US National Security Adviser John Bolton has threatened to respond to the alleged arrrest of Western-backed Venezuela's self-proclaimed "interim leader" Juan Guaido's aide, calling the move by Caracas a "big mistake."
Maduro has made another big mistake. The illegitimate arrest of Roberto Marrero, Interim President Juan Guaidó’s aide, will not go unanswered. He should be released immediately and his safety guaranteed.— John Bolton (@AmbJohnBolton) March 21, 2019
Earlier in the day, an informed source in the Venezuelan police in Caracas told Russian news agency RIA Novosti that the Venezuelan intelligence service had detained two associates of the country's opposition leader Juan Guaido.
While the information has yet to be officially confirmed by Caracas, it has first appeared on sites linked to the Venezuelan opposition led by Juan Guaido, who had earlier proclaimed himself interim president of Venezuela, with the US swiftly expressing its support for the politician.
According to the unnamed source cited by RIA Novosti, one of the two detained Guaido associates had rifles and a grenade in possession.
"Early today morning, two of the closest associates of Venezuelan National Assembly leader Juan Guaido, Roberto Marrero and Sergio Vergara, were detained at their homes. The detention was carried out in the El Cafetal neighbourhood of the Baruta municipality. Two rifles and a grenade were found in Marrero's house," the source said.
The source said that Vergara had been released and Marrero remained in custody, while the reason for their alleged detention remains unknown.

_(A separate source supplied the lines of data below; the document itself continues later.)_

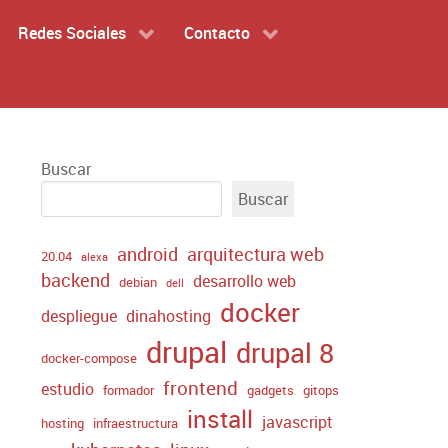
Redes Sociales
Contacto
Buscar
Buscar
android
arquitectura web
20.04
alexa
backend
desarrollo web
debian
dell
docker
despliegue
dinahosting
drupal
drupal 8
docker-compose
frontend
estudio
formador
gadgets
gitops
install
javascript
hosting
infraestructura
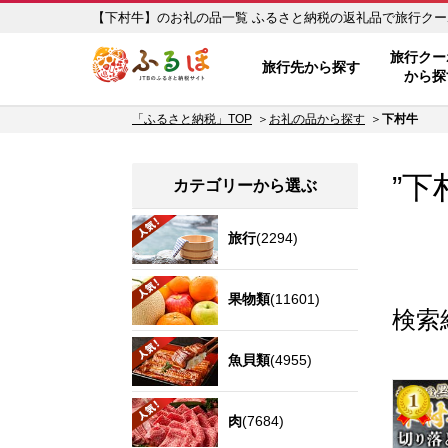
【下村牛】のお礼の品一覧 ふるさと納税の返礼
ふるぽ JTBのふるさと納税サイ
旅行クー
旅行先から探す
から探
「ふるさと納税」TOP
お礼の品から探す
下村牛
”下
カテゴリーから選ぶ
旅行
(2294)
果物類
(11601)
検索
魚貝類
(4955)
肉
(7684)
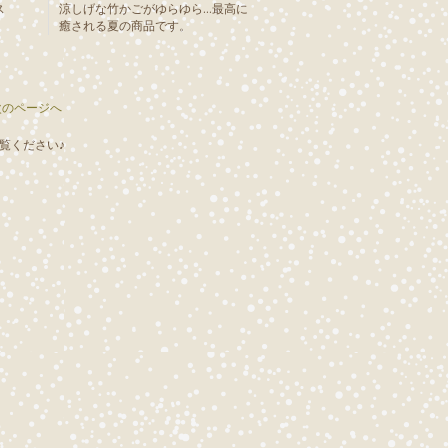
ス
涼しげな竹かごがゆらゆら…最高に
癒される夏の商品です。
次のページへ
覧ください♪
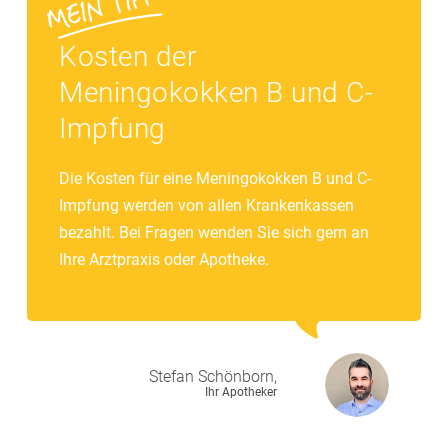
Kosten der
Meningokokken B und C-
Impfung
Die Kosten für eine Meningokokken B und C-
Impfung werden von allen Krankenkassen
bezahlt. Bei Fragen wenden Sie sich gern an
Ihre Arztpraxis oder Apotheke.
Stefan
Schönborn,
Ihr Apotheker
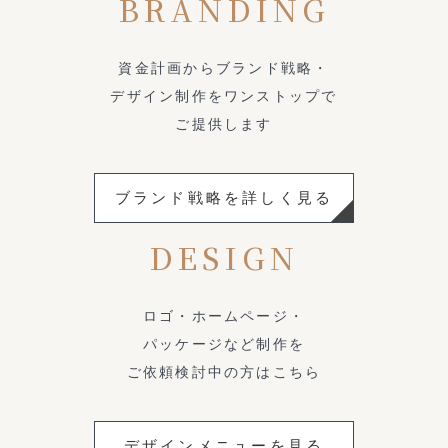
BRANDING
資金計画からブランド戦略・
デザイン制作をワンストップで
ご提供します
ブランド戦略を詳しく見る
DESIGN
ロゴ・ホームページ・
パッケージなど制作を
ご依頼検討中の方はこちら
デザインメニューを見る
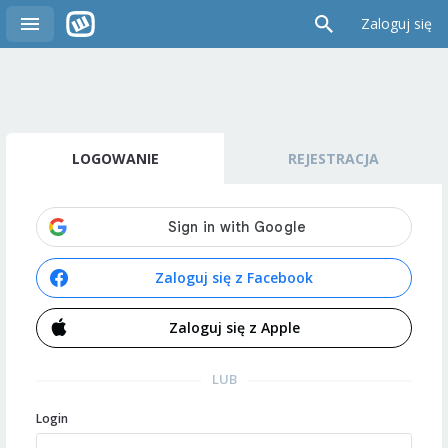
Zaloguj się
LOGOWANIE
REJESTRACJA
Zaloguj się z Facebook
Zaloguj się z Apple
LUB
Login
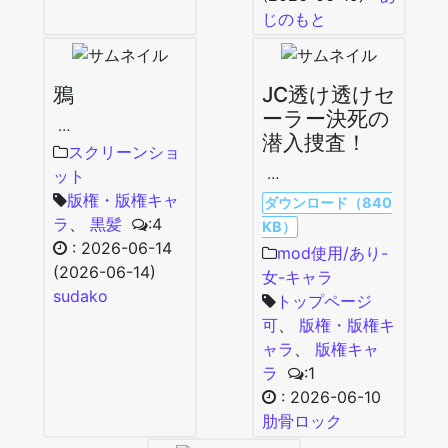
じのもと
鴉
JC透け透けセ
ーラー決死の
…
潜入捜査！
スクリーンショ
…
ット
版権・版権キャ
ダウンロード（840
ラ
、
黒髪
:4
KB）
:
2026-06-14
mod使用/あり-
(2026-06-14)
女-キャラ
sudako
トップページ
可
、
版権・版権キ
ャラ
、
版権キャ
ラ
:1
:
2026-06-10
肋骨ロック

According to a Sputnik correspondent, as of 8:30 a.m. local time (12:30 GMT), the situation in El Cafetal was stable, with no signs of increased police presence in the area.
Venezuela has been in a political crisis since 23 January, when Venezuelan National Assembly leader Juan Guaido declared himself to be the country's interim president, with the US, the EU and most Latin American states shortly recognising him the interim leader of the state. At the same time, Russia, China, Mexico, Turkey and other countries continue to recognize Nicolas Maduro as Venezuela’s only legitimate president who came to power after winning the May 2018 elections.
Maduro himself called Guaido a "puppet" of the United States and accused Washington of orchestrating a coup d’etat in Venezuela in order to force a change in government and claim the energy-rich country's resources. In response to the move made by Washington and its allies, Maduro also announced his decision to sever diplomatic ties and close Venezuela’s embassy and consulates in the United States.
On January 24, the United States recalled all "non-essential" diplomats and embassy personnel from Venezuela, citing security concerns. Last week, the United States withdrew its remaining diplomatic staff from Caracas.
Separately, Washington imposed sanctions on the Venezuelan government-run PVDSA energy giant and its US-based subsidiary Citgo in a move described by Caracas as an attempt to steal the country's resources.
Despite the travel ban issued by the Venezuelan Supreme Court due to the investigation, Guaido left the country in February and visited a number of Latin American states, as well as the Lima group meeting on the Venezuelan crisis. Because of the travel ban violation, an arrest warrant has recently been issued on Guaido.